The first approach is to tell the render_target the absolute truth about what it is drawing to. This entails calling render_target_set_bounds with the actual width, height, and pixel aspect ratio of the screen you are drawing to. Thus, if the output is a 1600x1200 monitor with square pixels, you would call render_target_set_bounds(1600, 1200, 1.0). This works well if your final result will be hardware accelerated. Under the covers, the renderer will assemble all the pieces to be placed within the 1600x1200 area you specified, and -- here's the key -- it will perform a high-quality resampling of any artwork to the final output resolution. This is much better quality and much more efficient than simply uploading the entire artwork as a giant texture and letting your video card filter it. Because it's not expected that you will change this size too often, the expensive overhead of resampling the artwork is usually just taken once. In contrast, the game screen textures are not resampled in this way; rather, they are always uploaded at their native resolution and your video card is expected to do the resampling.

This first approach is what you get when you run the Windows build with -video d3d or -video gdi. This is also why -video gdi is incredibly slow unless it's in a tiny window: all of that pixel pushing at full resolution is being done in software, and it ain't cheap.

The second approach is to lie to the render_target about what it is drawing to. The usual way to do this is to compute the minimum size via the render_target_get_minimum_size function, and then pass that width and height (or some integral multiple of such) into render_target_set_bounds as the target size. What happens in this case is that, as far as the renderer knows, you are drawing to a low resolution output device. It will still do high quality artwork resampling, but just to a much lower resolution. Why would you do this? The main motivation is to support limited or non-existant hardware acceleration cases.

Consider a situation where you can use your graphics hardware to accelerate only a final bitmap scaling operation, but none of the more advanced blending features required to assemble a full image. In this case, you could fall back to drawing everything in software at full resolution, but it is going to be very slow. The alternative is to lie about the actual resolution. Instead, allocate a buffer at the render_target's minimum size, draw to that buffer, and then use the graphics hardware to scale that buffer to full screen.

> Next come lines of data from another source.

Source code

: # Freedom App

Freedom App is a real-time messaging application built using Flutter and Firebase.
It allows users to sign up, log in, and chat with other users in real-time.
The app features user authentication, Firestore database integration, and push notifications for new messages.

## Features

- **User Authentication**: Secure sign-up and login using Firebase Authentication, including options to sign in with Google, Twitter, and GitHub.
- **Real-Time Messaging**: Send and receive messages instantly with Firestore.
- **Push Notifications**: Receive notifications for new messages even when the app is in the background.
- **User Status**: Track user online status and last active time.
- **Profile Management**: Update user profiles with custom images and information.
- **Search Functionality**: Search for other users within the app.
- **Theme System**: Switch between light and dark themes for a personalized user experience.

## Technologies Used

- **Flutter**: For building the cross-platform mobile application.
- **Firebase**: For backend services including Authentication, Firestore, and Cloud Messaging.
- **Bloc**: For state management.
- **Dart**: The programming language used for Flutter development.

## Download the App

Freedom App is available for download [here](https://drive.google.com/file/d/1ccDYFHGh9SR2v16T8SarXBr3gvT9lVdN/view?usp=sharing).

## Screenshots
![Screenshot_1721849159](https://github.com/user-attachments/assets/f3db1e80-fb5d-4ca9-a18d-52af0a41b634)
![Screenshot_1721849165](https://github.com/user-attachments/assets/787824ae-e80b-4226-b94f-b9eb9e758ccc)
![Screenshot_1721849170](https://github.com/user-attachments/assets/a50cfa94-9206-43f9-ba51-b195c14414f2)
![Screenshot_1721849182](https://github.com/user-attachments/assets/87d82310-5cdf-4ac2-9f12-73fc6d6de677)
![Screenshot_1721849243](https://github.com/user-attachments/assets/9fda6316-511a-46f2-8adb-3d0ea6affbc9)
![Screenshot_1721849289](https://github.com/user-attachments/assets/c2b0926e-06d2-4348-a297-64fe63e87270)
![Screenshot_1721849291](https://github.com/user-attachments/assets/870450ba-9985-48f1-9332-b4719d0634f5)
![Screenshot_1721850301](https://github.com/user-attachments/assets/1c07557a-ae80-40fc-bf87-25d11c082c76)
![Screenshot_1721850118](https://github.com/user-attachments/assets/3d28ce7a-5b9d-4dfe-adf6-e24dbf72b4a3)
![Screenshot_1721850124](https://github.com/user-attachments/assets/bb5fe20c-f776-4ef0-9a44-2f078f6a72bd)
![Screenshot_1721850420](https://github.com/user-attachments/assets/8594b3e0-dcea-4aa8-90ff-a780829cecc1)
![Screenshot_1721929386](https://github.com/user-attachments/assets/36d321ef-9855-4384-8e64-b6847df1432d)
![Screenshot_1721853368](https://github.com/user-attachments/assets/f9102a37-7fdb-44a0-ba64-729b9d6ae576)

This second approach is what you get when you run with Windows build with -video ddraw. And in fact, the second approach produces output that is almost identical to what MAME produced before the new renderer went in, with the addition of more flexible features.

One thing you'll notice if you look at the Windows code is that it ends up calling render_target_set_bounds each frame, immediately before calling render_target_get_primitives. The main reason for this is that the Windows system lives in a dynamic environment. We support live resizing of windows in windowed mode, which means the output resolution can change at any time when using the first method. Furthermore, games in MAME can dynamically change their resolution, and users are free to change the currently selected view, meaning that the minimum size can change from frame to frame within a game when we use the second method. For these reasons, it is just simpler to update the output size each frame before requesting the primitives so that we ensure we're in sync.